Tips: keep secrets in credentials, add retries and timeouts on HTTP nodes, implement error notifications, and paginate large API fetches.
Validation: use IF/Code nodes to sanitize inputs and guard against empty payloads.
Why Automate This with AI Agents
AI‑assisted automations offload repetitive, error‑prone tasks to a predictable workflow. Instead of manual copy‑paste and ad‑hoc scripts, your team gets a governed pipeline with versioned state, auditability, and observable runs.
n8n’s node graph makes data flow transparent while AI‑powered enrichment (classification, extraction, summarization) boosts throughput and consistency. Teams reclaim time, reduce operational costs, and standardize best practices without sacrificing flexibility.
Compared to one‑off integrations, an AI agent is easier to extend: swap APIs, add filters, or bolt on notifications without rewriting everything.

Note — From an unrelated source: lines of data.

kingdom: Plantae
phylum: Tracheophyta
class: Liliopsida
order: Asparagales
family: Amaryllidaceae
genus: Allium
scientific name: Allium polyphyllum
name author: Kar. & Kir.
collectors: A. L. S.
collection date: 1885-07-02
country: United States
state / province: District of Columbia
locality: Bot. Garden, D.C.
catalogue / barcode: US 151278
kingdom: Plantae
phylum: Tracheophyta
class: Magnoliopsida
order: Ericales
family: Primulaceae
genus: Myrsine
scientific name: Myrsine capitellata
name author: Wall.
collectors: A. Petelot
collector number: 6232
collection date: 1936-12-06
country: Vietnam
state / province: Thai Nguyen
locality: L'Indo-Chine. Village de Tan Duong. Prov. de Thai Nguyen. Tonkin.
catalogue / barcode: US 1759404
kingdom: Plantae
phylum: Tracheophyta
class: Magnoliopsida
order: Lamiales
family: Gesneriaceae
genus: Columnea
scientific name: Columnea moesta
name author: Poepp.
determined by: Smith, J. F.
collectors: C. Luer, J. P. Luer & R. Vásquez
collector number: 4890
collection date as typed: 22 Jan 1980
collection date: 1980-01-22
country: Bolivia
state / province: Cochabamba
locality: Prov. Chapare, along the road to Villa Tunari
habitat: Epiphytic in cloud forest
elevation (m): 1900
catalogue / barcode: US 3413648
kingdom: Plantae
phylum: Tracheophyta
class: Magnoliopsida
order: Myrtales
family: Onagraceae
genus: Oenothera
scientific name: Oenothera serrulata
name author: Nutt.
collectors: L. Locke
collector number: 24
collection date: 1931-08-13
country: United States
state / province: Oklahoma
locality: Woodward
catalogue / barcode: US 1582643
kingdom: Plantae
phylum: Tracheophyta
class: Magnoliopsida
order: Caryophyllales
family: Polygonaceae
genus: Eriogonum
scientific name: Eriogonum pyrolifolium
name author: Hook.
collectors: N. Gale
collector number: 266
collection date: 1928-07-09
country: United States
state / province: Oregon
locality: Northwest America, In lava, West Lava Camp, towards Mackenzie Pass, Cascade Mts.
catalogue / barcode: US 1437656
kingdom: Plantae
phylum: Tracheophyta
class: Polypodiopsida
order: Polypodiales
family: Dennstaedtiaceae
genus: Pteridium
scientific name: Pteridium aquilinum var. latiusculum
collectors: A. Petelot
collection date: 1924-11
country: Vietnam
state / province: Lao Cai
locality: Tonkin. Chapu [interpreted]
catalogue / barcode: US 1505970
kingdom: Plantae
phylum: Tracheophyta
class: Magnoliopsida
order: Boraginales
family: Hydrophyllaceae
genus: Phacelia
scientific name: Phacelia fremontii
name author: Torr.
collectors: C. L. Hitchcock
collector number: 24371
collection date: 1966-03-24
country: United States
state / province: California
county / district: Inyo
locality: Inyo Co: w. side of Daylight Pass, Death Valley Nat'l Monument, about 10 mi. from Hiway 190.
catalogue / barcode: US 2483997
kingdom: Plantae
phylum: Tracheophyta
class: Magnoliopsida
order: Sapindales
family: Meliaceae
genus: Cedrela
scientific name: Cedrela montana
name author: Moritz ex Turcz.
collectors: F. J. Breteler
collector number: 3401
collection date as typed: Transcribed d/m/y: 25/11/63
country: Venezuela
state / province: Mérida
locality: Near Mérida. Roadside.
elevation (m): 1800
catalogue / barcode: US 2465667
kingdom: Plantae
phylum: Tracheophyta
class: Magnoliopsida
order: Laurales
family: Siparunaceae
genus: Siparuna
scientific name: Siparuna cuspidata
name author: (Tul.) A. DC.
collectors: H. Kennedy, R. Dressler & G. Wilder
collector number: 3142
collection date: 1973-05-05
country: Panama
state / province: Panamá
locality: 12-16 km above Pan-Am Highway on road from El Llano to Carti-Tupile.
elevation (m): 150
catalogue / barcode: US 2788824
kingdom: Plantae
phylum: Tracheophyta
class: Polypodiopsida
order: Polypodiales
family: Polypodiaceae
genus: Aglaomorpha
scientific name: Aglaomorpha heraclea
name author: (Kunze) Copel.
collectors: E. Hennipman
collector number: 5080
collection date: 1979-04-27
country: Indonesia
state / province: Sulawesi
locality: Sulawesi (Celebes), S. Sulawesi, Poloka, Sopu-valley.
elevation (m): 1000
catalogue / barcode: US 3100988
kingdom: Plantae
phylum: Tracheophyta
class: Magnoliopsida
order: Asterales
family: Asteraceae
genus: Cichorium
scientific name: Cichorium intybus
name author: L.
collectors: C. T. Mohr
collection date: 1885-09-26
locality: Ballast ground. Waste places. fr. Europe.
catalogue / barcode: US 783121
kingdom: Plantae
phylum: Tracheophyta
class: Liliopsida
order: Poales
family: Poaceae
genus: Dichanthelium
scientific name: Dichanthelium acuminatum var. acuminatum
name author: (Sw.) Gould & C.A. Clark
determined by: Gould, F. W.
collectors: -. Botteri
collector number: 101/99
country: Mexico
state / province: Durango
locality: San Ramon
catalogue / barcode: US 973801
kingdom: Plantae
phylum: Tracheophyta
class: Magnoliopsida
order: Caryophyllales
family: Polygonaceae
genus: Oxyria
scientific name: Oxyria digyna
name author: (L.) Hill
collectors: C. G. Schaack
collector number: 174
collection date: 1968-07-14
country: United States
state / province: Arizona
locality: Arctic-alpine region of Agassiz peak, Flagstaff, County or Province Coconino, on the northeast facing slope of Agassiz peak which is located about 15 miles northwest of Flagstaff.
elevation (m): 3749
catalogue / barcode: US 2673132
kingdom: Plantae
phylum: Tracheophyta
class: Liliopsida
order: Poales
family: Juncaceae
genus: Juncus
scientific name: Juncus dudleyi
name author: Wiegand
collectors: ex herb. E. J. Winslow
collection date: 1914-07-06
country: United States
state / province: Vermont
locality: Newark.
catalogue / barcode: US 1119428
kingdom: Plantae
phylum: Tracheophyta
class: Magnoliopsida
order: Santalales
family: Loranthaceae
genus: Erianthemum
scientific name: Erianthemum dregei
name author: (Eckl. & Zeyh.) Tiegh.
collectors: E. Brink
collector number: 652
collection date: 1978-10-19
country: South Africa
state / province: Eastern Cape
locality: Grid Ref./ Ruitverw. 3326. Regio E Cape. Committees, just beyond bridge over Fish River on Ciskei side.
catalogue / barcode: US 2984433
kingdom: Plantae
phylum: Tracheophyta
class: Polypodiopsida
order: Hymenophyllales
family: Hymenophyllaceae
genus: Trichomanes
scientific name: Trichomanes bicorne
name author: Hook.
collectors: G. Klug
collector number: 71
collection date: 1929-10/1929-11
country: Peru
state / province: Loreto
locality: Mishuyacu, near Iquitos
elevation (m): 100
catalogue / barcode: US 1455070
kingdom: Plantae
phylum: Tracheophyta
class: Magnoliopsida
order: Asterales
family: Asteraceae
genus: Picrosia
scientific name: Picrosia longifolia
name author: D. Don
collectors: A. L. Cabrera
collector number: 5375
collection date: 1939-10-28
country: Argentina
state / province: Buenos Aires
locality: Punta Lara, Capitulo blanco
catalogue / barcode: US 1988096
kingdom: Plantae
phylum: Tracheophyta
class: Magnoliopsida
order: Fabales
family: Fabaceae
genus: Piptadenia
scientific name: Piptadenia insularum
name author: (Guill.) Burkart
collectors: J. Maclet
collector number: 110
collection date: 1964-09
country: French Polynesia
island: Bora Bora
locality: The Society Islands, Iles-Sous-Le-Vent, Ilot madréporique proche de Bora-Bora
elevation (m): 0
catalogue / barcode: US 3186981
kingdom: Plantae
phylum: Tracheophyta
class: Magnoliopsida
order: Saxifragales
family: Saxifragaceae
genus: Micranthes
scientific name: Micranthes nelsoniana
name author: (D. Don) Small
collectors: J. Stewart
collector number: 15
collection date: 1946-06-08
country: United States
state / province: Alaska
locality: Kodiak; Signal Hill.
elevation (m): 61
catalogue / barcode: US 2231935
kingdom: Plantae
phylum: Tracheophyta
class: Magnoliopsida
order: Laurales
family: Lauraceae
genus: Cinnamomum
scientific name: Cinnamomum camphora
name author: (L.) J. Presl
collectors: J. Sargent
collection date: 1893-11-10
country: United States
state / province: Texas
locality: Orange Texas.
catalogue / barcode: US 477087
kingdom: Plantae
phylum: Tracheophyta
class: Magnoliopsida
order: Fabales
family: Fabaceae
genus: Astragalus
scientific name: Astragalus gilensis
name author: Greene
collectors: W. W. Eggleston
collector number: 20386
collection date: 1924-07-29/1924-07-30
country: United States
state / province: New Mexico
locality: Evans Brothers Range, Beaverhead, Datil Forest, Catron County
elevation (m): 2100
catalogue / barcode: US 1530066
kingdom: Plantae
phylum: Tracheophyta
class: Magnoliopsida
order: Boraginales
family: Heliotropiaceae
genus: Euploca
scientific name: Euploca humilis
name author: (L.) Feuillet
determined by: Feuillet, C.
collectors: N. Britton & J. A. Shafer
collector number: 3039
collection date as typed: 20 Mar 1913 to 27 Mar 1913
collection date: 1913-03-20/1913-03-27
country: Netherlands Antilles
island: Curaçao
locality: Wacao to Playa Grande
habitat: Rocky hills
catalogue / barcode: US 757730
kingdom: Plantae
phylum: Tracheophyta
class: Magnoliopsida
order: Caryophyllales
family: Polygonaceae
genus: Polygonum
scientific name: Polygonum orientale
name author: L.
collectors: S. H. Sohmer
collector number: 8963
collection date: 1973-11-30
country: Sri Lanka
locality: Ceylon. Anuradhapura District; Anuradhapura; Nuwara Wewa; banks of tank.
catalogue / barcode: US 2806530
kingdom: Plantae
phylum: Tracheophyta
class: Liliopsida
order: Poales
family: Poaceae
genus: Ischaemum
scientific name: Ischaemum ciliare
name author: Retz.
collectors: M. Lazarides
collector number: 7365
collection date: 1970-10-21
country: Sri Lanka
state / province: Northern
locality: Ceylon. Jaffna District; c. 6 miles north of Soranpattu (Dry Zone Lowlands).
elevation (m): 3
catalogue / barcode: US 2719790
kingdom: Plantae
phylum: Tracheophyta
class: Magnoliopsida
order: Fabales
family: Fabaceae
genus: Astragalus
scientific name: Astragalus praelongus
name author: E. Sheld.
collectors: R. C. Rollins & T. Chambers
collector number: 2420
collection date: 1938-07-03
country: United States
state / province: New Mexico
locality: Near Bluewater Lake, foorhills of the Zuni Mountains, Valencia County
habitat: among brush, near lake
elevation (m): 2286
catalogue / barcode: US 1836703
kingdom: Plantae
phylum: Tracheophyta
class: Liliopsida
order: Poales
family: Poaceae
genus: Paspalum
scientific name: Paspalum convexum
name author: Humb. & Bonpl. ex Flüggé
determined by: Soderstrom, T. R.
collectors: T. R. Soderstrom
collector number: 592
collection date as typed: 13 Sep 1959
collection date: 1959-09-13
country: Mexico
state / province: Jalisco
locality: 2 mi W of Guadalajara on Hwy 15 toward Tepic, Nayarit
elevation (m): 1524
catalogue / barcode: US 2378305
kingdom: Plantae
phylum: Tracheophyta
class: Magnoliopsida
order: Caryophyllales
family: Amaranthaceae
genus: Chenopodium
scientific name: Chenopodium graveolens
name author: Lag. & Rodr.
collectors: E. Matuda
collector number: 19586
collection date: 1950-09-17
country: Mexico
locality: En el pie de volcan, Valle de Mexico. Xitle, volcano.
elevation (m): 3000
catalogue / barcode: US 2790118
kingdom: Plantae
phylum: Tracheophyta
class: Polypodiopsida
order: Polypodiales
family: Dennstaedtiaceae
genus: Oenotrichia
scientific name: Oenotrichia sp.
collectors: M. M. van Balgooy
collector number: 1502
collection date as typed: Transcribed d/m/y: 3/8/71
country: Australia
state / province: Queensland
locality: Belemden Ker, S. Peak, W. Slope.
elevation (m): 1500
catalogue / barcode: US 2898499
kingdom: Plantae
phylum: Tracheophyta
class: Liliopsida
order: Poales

You get reliability, control, and a faster path from idea to production.
Best Practices
- Credentials: restrict scopes and rotate tokens regularly.
- Resilience: configure retries, timeouts, and backoff for API nodes.
- Data Quality: validate inputs; normalize fields early to reduce downstream branching.
- Performance: batch records and paginate for large datasets.
- Observability: add failure alerts (Email/Slack) and persistent logs for auditing.
- Security: avoid sensitive data in logs; use environment variables and n8n credentials.
FAQs
Can I swap integrations later? Yes. Replace or add nodes and re‑map fields without rebuilding the whole flow.
How do I monitor failures? Use Execution logs and add notifications on the Error Trigger path.
Does it scale? Use queues, batching, and sub‑workflows to split responsibilities and control load.
Is my data safe? Keep secrets in Credentials, restrict token scopes, and review access logs.